Problem description: Continue the passage about the weight-calculating unit and the scanning pattern, starting after its final sentence.

Text provided:
[Start of section]

Specifically, each time the three-dimensional data is updated, the
weight-calculating unit 282 generates the weight for detecting the
reference point of the measurement target such that the value
increases as the distance of the scanning pattern 77' from the
intersection 78 decreases. Further, each time the three-dimensional
data is updated, the weight-calculating unit 282 generates the
weight for detecting the rotation angle of the measurement target
such that the value increases as the distance of the scanning
pattern 77' from the intersection 78 increases.
[0151] For detecting the rotation angle of the measurement target,
the weight-calculating unit 282 also generates the correction data
by reversing and inverting the intensity distribution of the
light-receiving signal from the light-receiving element 55 at the
orthogonal coordinate axes in the scanning pattern 77'.
[0152] Specifically, the measurement target includes a rod-shaped
linear-reflecting unit 85 which has a predetermined length in the
vertical direction, hence the portions 851 and 852, where the
intensity of the light-receiving signal is strong, appear
approximately vertical, as indicated in FIGS. 9A, 10A, 11A and 12A.

[End of section]

[Collected data]
[Start of section]

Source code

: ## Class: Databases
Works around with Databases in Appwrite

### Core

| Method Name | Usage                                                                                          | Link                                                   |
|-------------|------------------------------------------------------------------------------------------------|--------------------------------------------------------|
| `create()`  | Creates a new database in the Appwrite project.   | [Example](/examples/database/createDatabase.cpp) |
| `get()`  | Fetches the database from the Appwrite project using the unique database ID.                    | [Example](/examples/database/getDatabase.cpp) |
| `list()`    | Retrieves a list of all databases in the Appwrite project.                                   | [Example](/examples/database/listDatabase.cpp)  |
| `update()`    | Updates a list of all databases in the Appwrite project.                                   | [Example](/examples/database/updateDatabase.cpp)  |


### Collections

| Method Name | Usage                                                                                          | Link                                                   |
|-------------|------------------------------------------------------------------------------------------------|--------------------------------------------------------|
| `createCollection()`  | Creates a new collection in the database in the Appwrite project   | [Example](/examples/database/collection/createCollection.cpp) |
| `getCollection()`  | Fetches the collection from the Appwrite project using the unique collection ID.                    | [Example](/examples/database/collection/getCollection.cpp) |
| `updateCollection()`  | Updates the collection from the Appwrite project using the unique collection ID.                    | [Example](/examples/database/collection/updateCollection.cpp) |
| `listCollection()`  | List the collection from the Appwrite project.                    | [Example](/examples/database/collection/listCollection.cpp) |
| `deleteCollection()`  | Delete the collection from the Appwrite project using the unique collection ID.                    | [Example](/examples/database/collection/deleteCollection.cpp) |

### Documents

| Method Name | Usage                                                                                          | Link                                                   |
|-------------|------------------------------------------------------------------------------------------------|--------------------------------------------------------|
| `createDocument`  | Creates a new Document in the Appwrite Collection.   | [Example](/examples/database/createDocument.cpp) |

[End of section]

The answer:
The portions 851 and 852 where the intensity of the light-receiving
signal is strong are portions where the reflection intensity is
strong when the local-scanning pattern 77' crosses the
linear-reflecting unit 85. Further, the measurement target includes
a reference-reflecting unit 84 disposed at the approximate center
of the linear-reflecting unit 85, hence a portion 781 where the
intensity of the light-receiving signal is strong appears between
the upper portion 851 and the lower portion 852. The portion 781
where the intensity of the light-receiving signal is strong is a
portion where the reflection intensity is strong when the
local-scanning pattern 77' crosses the reference-reflecting unit
84.
[0153] Thus in FIGS. 9A to 9C, 10A to 10C, 11A to 11C, and 12A to
12C, the intensity of the light-receiving signal from the
light-receiving element 55 is indicated by a diameter (bubble) of a
circle. Therefore, the portion indicated by a solid line, other
than the portions 781, 851 and 852, where the intensity of the
light-receiving signal is strong, is a portion where the intensity
of the light-receiving signal is weaker than the portions 781, 851
and 852.
[0154] As mentioned above, the weight-calculating unit 282
generates the weights for detecting the reference point and for
detecting the rotation angle of the measurement target in
accordance with the distance from the intersection 78, each time
the three-dimensional data is updated. Therefore, if the
integrating unit 283 directly integrates the three-dimensional data
of the measurement target, the intensity of the light-receiving
signals from the light-receiving element 55 may cancel each other.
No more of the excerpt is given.